_Task to complete:_ Pictures do not belong in the copy. Output exactly the lines from the one containing "Spanning the Sacramento River this bridge" to the end of the listing below.
::::
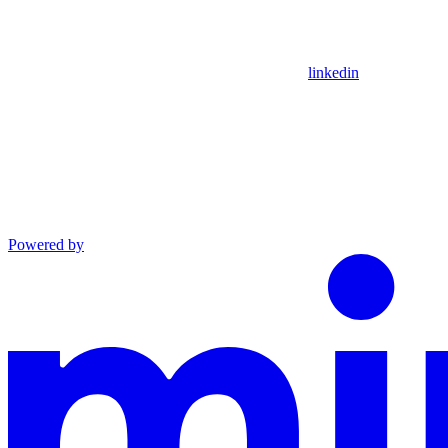
linkedin
Powered by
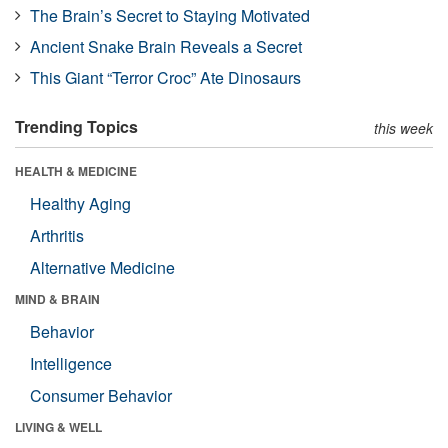
The Brain’s Secret to Staying Motivated
Ancient Snake Brain Reveals a Secret
This Giant “Terror Croc” Ate Dinosaurs
Trending Topics
this week
HEALTH & MEDICINE
Healthy Aging
Arthritis
Alternative Medicine
MIND & BRAIN
Behavior
Intelligence
Consumer Behavior
LIVING & WELL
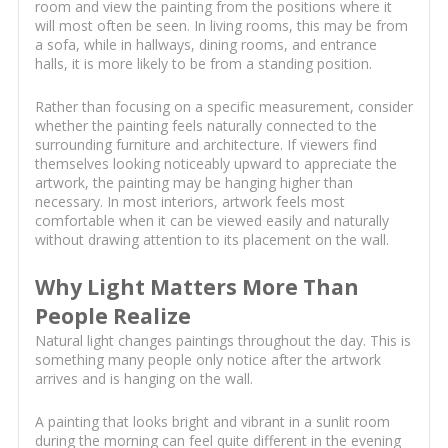
room and view the painting from the positions where it
will most often be seen. In living rooms, this may be from
a sofa, while in hallways, dining rooms, and entrance
halls, it is more likely to be from a standing position.
Rather than focusing on a specific measurement, consider
whether the painting feels naturally connected to the
surrounding furniture and architecture. If viewers find
themselves looking noticeably upward to appreciate the
artwork, the painting may be hanging higher than
necessary. In most interiors, artwork feels most
comfortable when it can be viewed easily and naturally
without drawing attention to its placement on the wall.
Why Light Matters More Than
People Realize
Natural light changes paintings throughout the day. This is
something many people only notice after the artwork
arrives and is hanging on the wall.
A painting that looks bright and vibrant in a sunlit room
during the morning can feel quite different in the evening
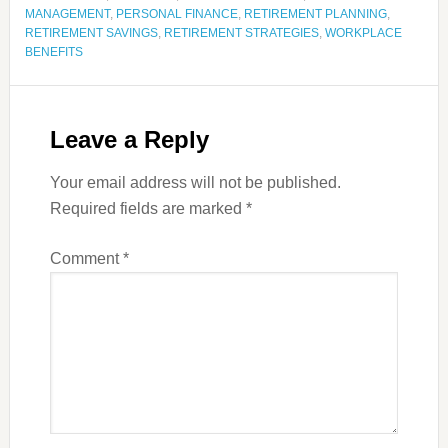
MANAGEMENT
,
PERSONAL FINANCE
,
RETIREMENT PLANNING
,
RETIREMENT SAVINGS
,
RETIREMENT STRATEGIES
,
WORKPLACE
BENEFITS
Leave a Reply
Your email address will not be published.
Required fields are marked
*
Comment
*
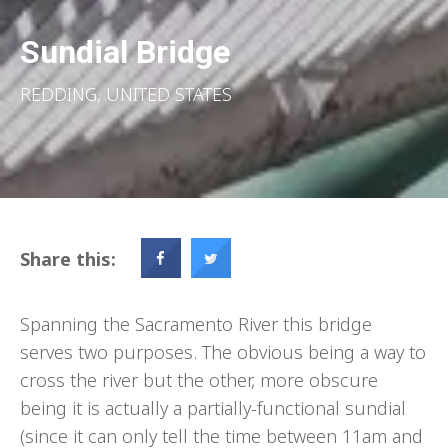
Sundial Bridge
REDDING, UNITED STATES
Share this:
Spanning the Sacramento River this bridge
serves two purposes. The obvious being a way to
cross the river but the other, more obscure
being it is actually a partially-functional sundial
(since it can only tell the time between 11am and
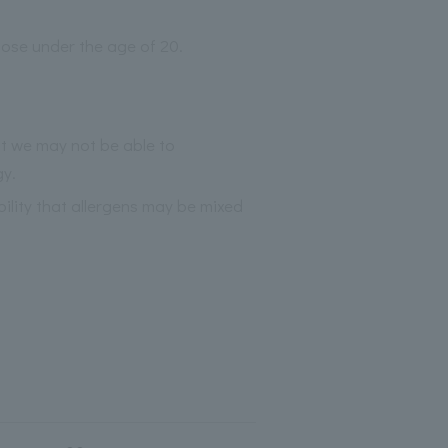
those under the age of 20.
at we may not be able to
gy.
bility that allergens may be mixed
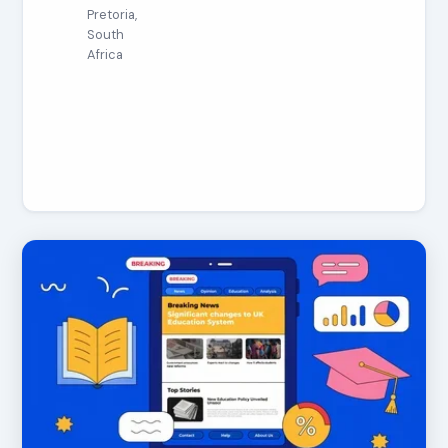
Pretoria,
South
Africa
::::
_Response to the task:_
Spanning the Sacramento River this bridge
serves two purposes. The obvious being a way to
cross the river but the other, more obscure
being it is actually a partially-functional sundial
(since it can only tell the time between 11am and
those under the age of 20.
at we may not be able to
gy.
bility that allergens may be mixed
Pretoria,
South
Africa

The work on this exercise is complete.